Given instruction: Swap "bbox" for "bounding box" in the data, starting at its beginning and going through the line with "table_header [132, 457, 143, 486]", leaving everything else unchanged. Return only those lines, without the pictures.

────

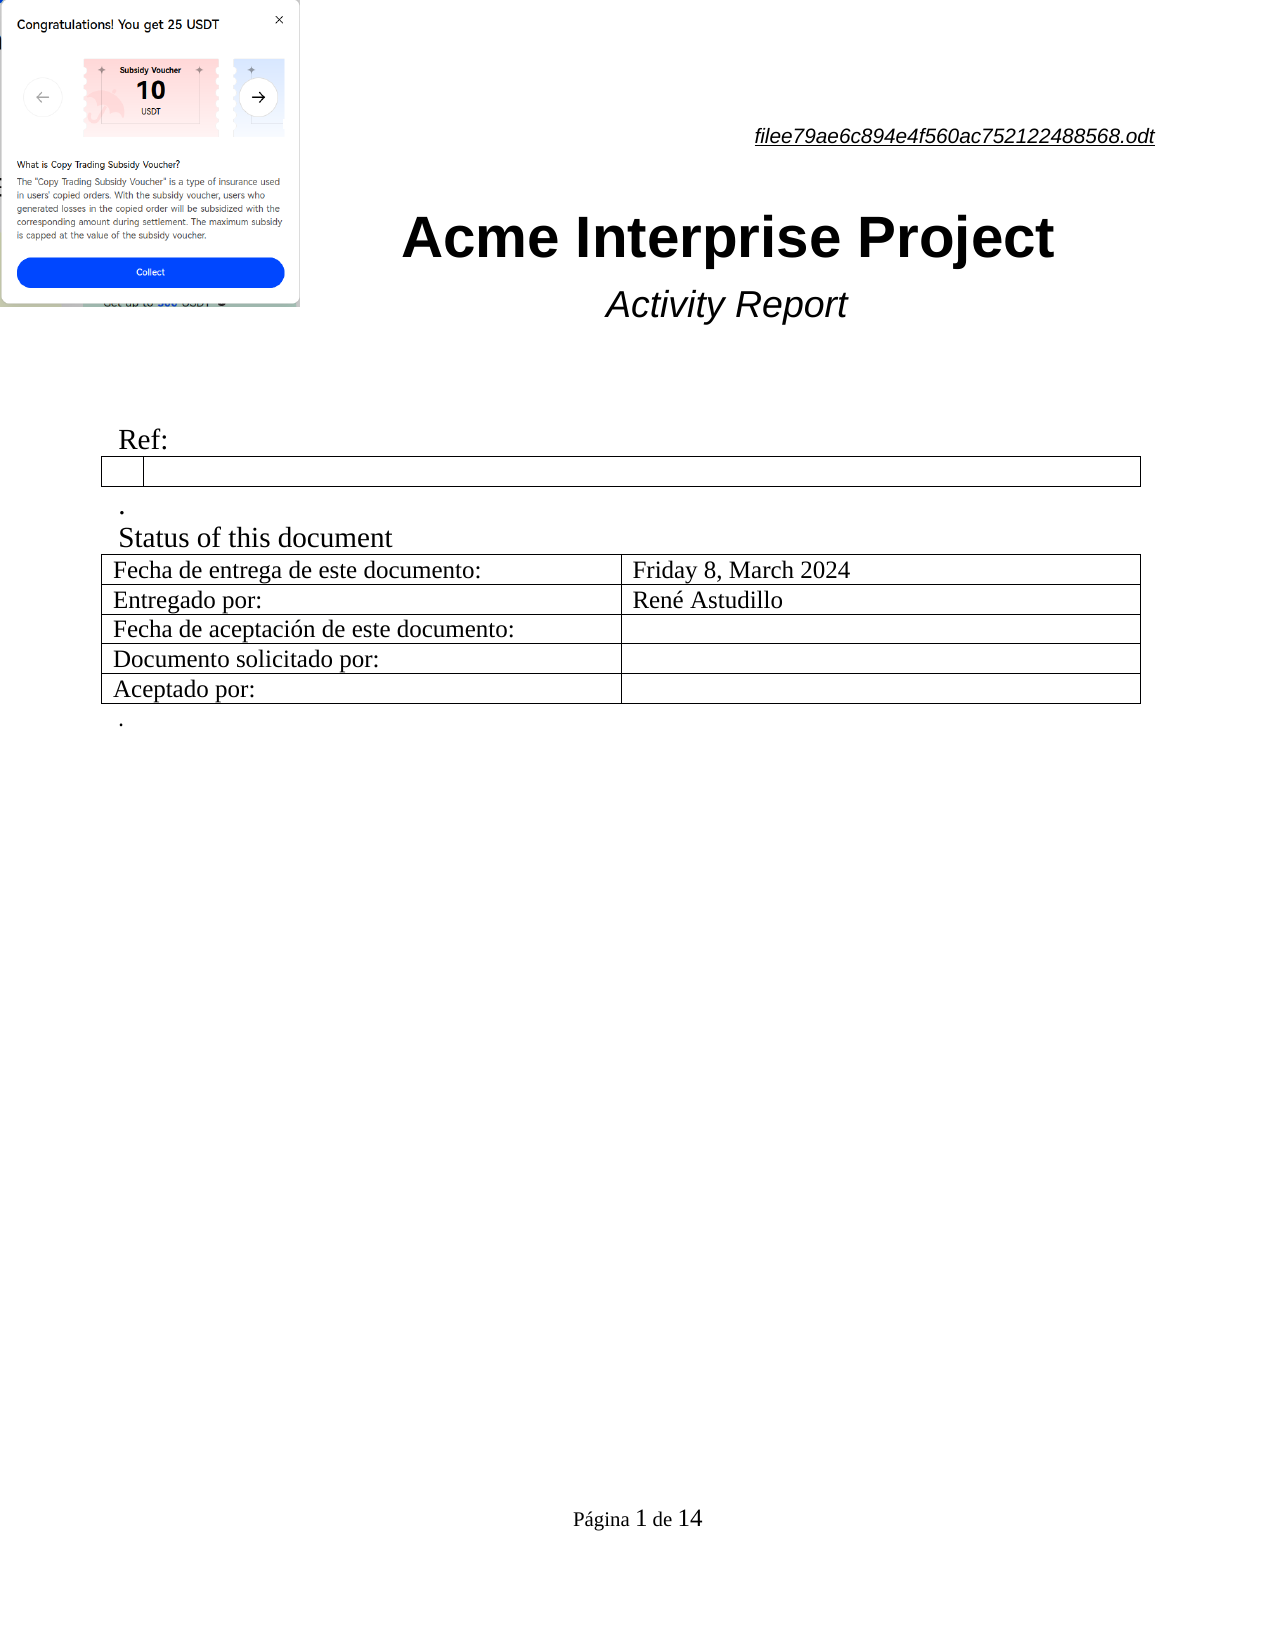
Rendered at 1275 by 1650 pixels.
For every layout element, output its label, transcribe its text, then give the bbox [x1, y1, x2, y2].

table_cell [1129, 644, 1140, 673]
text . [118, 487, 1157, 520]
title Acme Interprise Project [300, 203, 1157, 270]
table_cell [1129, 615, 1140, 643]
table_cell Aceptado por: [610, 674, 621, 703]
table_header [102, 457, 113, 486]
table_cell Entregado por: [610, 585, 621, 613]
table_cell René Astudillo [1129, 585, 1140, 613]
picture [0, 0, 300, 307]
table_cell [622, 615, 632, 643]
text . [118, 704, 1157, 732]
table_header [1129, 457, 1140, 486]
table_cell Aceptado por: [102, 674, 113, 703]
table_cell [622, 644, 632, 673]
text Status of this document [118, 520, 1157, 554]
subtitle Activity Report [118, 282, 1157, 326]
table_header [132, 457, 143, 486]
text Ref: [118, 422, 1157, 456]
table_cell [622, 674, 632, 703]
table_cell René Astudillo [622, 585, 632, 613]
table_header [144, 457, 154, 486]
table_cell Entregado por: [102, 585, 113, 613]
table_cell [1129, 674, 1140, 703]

────

Task result:
Rendered at 1275 by 1650 pixels.
For every layout element, output its label, transcribe its text, then give the bounding box [x1, y1, x2, y2].

table_cell [1129, 644, 1140, 673]
text . [118, 487, 1157, 520]
title Acme Interprise Project [300, 203, 1157, 270]
table_cell [1129, 615, 1140, 643]
table_cell Aceptado por: [610, 674, 621, 703]
table_header [102, 457, 113, 486]
table_cell Entregado por: [610, 585, 621, 613]
table_cell René Astudillo [1129, 585, 1140, 613]
picture [0, 0, 300, 307]
table_cell [622, 615, 632, 643]
text . [118, 704, 1157, 732]
table_header [1129, 457, 1140, 486]
table_cell Aceptado por: [102, 674, 113, 703]
table_cell [622, 644, 632, 673]
text Status of this document [118, 520, 1157, 554]
subtitle Activity Report [118, 282, 1157, 326]
table_header [132, 457, 143, 486]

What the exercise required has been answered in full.